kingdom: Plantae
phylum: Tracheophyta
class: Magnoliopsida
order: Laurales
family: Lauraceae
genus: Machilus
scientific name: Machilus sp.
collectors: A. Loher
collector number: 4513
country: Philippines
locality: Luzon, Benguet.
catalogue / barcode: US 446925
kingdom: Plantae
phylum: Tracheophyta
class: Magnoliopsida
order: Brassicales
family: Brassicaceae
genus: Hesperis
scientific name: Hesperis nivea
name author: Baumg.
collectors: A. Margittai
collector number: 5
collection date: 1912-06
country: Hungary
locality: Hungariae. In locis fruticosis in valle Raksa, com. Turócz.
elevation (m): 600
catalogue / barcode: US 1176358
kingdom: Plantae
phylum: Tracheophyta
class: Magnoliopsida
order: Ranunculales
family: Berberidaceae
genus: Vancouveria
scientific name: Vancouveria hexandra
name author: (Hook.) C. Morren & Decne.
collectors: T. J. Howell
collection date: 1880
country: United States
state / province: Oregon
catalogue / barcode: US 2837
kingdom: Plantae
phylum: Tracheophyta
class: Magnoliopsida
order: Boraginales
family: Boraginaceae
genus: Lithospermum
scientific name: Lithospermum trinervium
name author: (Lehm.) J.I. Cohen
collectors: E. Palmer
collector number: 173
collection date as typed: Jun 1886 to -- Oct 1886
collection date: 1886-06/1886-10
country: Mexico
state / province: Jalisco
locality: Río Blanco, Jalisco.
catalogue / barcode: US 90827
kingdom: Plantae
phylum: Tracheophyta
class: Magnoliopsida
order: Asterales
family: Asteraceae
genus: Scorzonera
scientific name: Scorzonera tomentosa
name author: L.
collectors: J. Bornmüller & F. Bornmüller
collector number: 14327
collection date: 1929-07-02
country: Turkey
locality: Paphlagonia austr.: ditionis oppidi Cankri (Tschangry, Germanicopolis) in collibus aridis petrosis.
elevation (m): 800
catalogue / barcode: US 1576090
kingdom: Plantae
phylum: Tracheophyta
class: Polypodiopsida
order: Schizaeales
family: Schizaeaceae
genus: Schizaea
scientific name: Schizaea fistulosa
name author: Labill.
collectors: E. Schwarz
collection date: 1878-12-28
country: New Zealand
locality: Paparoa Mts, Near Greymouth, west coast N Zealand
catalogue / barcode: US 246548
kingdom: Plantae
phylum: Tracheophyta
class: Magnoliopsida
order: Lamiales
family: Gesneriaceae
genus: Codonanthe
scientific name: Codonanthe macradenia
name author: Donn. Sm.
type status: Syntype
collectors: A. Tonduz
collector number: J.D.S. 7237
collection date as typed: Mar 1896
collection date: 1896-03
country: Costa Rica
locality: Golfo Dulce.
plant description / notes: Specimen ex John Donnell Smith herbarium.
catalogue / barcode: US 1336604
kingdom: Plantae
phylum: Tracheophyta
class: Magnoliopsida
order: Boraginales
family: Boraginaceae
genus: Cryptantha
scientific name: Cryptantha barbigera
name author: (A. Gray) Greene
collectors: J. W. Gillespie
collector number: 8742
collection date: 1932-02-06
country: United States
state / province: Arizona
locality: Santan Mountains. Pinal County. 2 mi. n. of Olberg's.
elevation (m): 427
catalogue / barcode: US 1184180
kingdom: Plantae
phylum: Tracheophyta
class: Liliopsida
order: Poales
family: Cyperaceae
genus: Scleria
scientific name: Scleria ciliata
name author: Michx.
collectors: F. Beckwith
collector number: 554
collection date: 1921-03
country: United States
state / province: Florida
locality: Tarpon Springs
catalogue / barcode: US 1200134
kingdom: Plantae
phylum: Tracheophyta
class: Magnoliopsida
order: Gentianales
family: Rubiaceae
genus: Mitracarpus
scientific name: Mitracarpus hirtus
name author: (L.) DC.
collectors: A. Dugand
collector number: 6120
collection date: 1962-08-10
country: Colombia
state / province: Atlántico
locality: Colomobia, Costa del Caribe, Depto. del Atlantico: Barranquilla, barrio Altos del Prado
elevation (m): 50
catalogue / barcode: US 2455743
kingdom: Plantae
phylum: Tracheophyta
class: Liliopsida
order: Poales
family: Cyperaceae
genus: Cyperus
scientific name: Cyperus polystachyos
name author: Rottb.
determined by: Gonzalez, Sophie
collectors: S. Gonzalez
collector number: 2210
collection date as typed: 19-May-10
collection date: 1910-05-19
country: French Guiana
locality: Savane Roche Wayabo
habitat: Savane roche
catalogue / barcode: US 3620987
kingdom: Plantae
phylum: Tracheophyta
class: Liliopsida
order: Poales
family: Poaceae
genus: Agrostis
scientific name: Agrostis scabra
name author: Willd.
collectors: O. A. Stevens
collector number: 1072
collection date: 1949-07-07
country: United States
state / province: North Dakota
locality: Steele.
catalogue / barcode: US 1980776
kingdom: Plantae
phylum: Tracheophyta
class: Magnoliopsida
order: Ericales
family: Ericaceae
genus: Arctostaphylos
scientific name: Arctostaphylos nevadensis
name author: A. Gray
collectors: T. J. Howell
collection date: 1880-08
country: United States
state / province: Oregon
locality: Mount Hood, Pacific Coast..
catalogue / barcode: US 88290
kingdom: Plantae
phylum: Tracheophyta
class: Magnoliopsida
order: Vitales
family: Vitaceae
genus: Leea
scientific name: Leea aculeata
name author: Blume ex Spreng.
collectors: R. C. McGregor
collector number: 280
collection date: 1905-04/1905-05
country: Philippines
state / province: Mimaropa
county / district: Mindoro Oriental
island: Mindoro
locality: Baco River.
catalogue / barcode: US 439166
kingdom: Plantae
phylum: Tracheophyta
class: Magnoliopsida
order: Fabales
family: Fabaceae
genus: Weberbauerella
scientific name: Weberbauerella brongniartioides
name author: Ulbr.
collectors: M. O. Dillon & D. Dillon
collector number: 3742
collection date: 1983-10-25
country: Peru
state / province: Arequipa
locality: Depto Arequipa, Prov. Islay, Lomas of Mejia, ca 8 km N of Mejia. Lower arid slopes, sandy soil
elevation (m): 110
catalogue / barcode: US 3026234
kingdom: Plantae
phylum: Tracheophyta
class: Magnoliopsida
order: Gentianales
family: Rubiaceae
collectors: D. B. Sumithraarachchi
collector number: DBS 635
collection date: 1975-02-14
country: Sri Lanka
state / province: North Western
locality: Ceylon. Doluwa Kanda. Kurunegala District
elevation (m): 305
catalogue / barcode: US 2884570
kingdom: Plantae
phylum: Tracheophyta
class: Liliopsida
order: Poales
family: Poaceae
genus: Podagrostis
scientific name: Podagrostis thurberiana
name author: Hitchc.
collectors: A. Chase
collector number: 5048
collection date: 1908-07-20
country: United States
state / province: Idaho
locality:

□ □ □ □ □ □ □

Rename "catalogue / barcode" to "specimen ID" throughout the lines above, and leave everything else unchanged.

▶ _Result for this exercise_
kingdom: Plantae
phylum: Tracheophyta
class: Magnoliopsida
order: Laurales
family: Lauraceae
genus: Machilus
scientific name: Machilus sp.
collectors: A. Loher
collector number: 4513
country: Philippines
locality: Luzon, Benguet.
specimen ID: US 446925
kingdom: Plantae
phylum: Tracheophyta
class: Magnoliopsida
order: Brassicales
family: Brassicaceae
genus: Hesperis
scientific name: Hesperis nivea
name author: Baumg.
collectors: A. Margittai
collector number: 5
collection date: 1912-06
country: Hungary
locality: Hungariae. In locis fruticosis in valle Raksa, com. Turócz.
elevation (m): 600
specimen ID: US 1176358
kingdom: Plantae
phylum: Tracheophyta
class: Magnoliopsida
order: Ranunculales
family: Berberidaceae
genus: Vancouveria
scientific name: Vancouveria hexandra
name author: (Hook.) C. Morren & Decne.
collectors: T. J. Howell
collection date: 1880
country: United States
state / province: Oregon
specimen ID: US 2837
kingdom: Plantae
phylum: Tracheophyta
class: Magnoliopsida
order: Boraginales
family: Boraginaceae
genus: Lithospermum
scientific name: Lithospermum trinervium
name author: (Lehm.) J.I. Cohen
collectors: E. Palmer
collector number: 173
collection date as typed: Jun 1886 to -- Oct 1886
collection date: 1886-06/1886-10
country: Mexico
state / province: Jalisco
locality: Río Blanco, Jalisco.
specimen ID: US 90827
kingdom: Plantae
phylum: Tracheophyta
class: Magnoliopsida
order: Asterales
family: Asteraceae
genus: Scorzonera
scientific name: Scorzonera tomentosa
name author: L.
collectors: J. Bornmüller & F. Bornmüller
collector number: 14327
collection date: 1929-07-02
country: Turkey
locality: Paphlagonia austr.: ditionis oppidi Cankri (Tschangry, Germanicopolis) in collibus aridis petrosis.
elevation (m): 800
specimen ID: US 1576090
kingdom: Plantae
phylum: Tracheophyta
class: Polypodiopsida
order: Schizaeales
family: Schizaeaceae
genus: Schizaea
scientific name: Schizaea fistulosa
name author: Labill.
collectors: E. Schwarz
collection date: 1878-12-28
country: New Zealand
locality: Paparoa Mts, Near Greymouth, west coast N Zealand
specimen ID: US 246548
kingdom: Plantae
phylum: Tracheophyta
class: Magnoliopsida
order: Lamiales
family: Gesneriaceae
genus: Codonanthe
scientific name: Codonanthe macradenia
name author: Donn. Sm.
type status: Syntype
collectors: A. Tonduz
collector number: J.D.S. 7237
collection date as typed: Mar 1896
collection date: 1896-03
country: Costa Rica
locality: Golfo Dulce.
plant description / notes: Specimen ex John Donnell Smith herbarium.
specimen ID: US 1336604
kingdom: Plantae
phylum: Tracheophyta
class: Magnoliopsida
order: Boraginales
family: Boraginaceae
genus: Cryptantha
scientific name: Cryptantha barbigera
name author: (A. Gray) Greene
collectors: J. W. Gillespie
collector number: 8742
collection date: 1932-02-06
country: United States
state / province: Arizona
locality: Santan Mountains. Pinal County. 2 mi. n. of Olberg's.
elevation (m): 427
specimen ID: US 1184180
kingdom: Plantae
phylum: Tracheophyta
class: Liliopsida
order: Poales
family: Cyperaceae
genus: Scleria
scientific name: Scleria ciliata
name author: Michx.
collectors: F. Beckwith
collector number: 554
collection date: 1921-03
country: United States
state / province: Florida
locality: Tarpon Springs
specimen ID: US 1200134
kingdom: Plantae
phylum: Tracheophyta
class: Magnoliopsida
order: Gentianales
family: Rubiaceae
genus: Mitracarpus
scientific name: Mitracarpus hirtus
name author: (L.) DC.
collectors: A. Dugand
collector number: 6120
collection date: 1962-08-10
country: Colombia
state / province: Atlántico
locality: Colomobia, Costa del Caribe, Depto. del Atlantico: Barranquilla, barrio Altos del Prado
elevation (m): 50
specimen ID: US 2455743
kingdom: Plantae
phylum: Tracheophyta
class: Liliopsida
order: Poales
family: Cyperaceae
genus: Cyperus
scientific name: Cyperus polystachyos
name author: Rottb.
determined by: Gonzalez, Sophie
collectors: S. Gonzalez
collector number: 2210
collection date as typed: 19-May-10
collection date: 1910-05-19
country: French Guiana
locality: Savane Roche Wayabo
habitat: Savane roche
specimen ID: US 3620987
kingdom: Plantae
phylum: Tracheophyta
class: Liliopsida
order: Poales
family: Poaceae
genus: Agrostis
scientific name: Agrostis scabra
name author: Willd.
collectors: O. A. Stevens
collector number: 1072
collection date: 1949-07-07
country: United States
state / province: North Dakota
locality: Steele.
specimen ID: US 1980776
kingdom: Plantae
phylum: Tracheophyta
class: Magnoliopsida
order: Ericales
family: Ericaceae
genus: Arctostaphylos
scientific name: Arctostaphylos nevadensis
name author: A. Gray
collectors: T. J. Howell
collection date: 1880-08
country: United States
state / province: Oregon
locality: Mount Hood, Pacific Coast..
specimen ID: US 88290
kingdom: Plantae
phylum: Tracheophyta
class: Magnoliopsida
order: Vitales
family: Vitaceae
genus: Leea
scientific name: Leea aculeata
name author: Blume ex Spreng.
collectors: R. C. McGregor
collector number: 280
collection date: 1905-04/1905-05
country: Philippines
state / province: Mimaropa
county / district: Mindoro Oriental
island: Mindoro
locality: Baco River.
specimen ID: US 439166
kingdom: Plantae
phylum: Tracheophyta
class: Magnoliopsida
order: Fabales
family: Fabaceae
genus: Weberbauerella
scientific name: Weberbauerella brongniartioides
name author: Ulbr.
collectors: M. O. Dillon & D. Dillon
collector number: 3742
collection date: 1983-10-25
country: Peru
state / province: Arequipa
locality: Depto Arequipa, Prov. Islay, Lomas of Mejia, ca 8 km N of Mejia. Lower arid slopes, sandy soil
elevation (m): 110
specimen ID: US 3026234
kingdom: Plantae
phylum: Tracheophyta
class: Magnoliopsida
order: Gentianales
family: Rubiaceae
collectors: D. B. Sumithraarachchi
collector number: DBS 635
collection date: 1975-02-14
country: Sri Lanka
state / province: North Western
locality: Ceylon. Doluwa Kanda. Kurunegala District
elevation (m): 305
specimen ID: US 2884570
kingdom: Plantae
phylum: Tracheophyta
class: Liliopsida
order: Poales
family: Poaceae
genus: Podagrostis
scientific name: Podagrostis thurberiana
name author: Hitchc.
collectors: A. Chase
collector number: 5048
collection date: 1908-07-20
country: United States
state / province: Idaho
locality:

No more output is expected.